==== RECORDS TO USE

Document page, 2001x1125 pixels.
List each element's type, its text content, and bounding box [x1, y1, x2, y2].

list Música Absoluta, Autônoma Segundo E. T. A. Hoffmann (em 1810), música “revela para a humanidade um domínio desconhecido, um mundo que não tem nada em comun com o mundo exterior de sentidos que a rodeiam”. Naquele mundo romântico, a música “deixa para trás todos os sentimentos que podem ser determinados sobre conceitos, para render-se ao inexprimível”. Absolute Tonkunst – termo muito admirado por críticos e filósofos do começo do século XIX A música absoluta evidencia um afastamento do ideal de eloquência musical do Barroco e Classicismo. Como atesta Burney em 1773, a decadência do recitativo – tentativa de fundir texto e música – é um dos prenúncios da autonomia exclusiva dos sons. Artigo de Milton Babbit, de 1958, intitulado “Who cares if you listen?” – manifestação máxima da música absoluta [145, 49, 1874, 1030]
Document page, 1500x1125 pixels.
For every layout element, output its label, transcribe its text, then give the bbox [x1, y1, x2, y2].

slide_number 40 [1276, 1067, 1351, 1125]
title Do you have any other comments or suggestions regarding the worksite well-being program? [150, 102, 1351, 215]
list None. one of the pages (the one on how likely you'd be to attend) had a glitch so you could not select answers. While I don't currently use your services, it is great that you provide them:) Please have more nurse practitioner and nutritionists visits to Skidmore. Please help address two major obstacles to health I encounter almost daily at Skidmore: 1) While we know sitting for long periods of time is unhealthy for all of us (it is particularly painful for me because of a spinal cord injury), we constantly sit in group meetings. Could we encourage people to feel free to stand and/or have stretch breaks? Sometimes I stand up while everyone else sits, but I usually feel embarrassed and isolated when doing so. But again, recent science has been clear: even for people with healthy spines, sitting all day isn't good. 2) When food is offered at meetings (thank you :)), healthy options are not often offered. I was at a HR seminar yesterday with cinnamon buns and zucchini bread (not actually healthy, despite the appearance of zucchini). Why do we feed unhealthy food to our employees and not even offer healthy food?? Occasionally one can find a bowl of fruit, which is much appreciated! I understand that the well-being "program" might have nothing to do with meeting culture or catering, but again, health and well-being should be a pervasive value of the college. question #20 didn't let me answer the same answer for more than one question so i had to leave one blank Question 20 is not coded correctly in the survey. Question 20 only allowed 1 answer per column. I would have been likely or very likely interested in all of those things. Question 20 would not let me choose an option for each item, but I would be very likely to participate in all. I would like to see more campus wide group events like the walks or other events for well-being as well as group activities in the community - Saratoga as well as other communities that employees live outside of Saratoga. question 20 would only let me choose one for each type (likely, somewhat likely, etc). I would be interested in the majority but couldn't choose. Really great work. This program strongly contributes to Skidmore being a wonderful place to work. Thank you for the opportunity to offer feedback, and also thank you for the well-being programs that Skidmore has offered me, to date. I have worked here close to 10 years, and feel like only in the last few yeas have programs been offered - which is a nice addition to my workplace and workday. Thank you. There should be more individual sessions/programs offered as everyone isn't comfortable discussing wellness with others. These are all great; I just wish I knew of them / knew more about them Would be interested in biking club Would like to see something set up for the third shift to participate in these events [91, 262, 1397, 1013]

========

» **ASSIGNMENT**:
Although the records may continue, retype only the lines from the first one through the one containing "Document page, 1500x1125 pixels.", exactly as they appear.

» **EXPECTED OUTPUT**:
Document page, 2001x1125 pixels.
List each element's type, its text content, and bounding box [x1, y1, x2, y2].

list Música Absoluta, Autônoma Segundo E. T. A. Hoffmann (em 1810), música “revela para a humanidade um domínio desconhecido, um mundo que não tem nada em comun com o mundo exterior de sentidos que a rodeiam”. Naquele mundo romântico, a música “deixa para trás todos os sentimentos que podem ser determinados sobre conceitos, para render-se ao inexprimível”. Absolute Tonkunst – termo muito admirado por críticos e filósofos do começo do século XIX A música absoluta evidencia um afastamento do ideal de eloquência musical do Barroco e Classicismo. Como atesta Burney em 1773, a decadência do recitativo – tentativa de fundir texto e música – é um dos prenúncios da autonomia exclusiva dos sons. Artigo de Milton Babbit, de 1958, intitulado “Who cares if you listen?” – manifestação máxima da música absoluta [145, 49, 1874, 1030]
Document page, 1500x1125 pixels.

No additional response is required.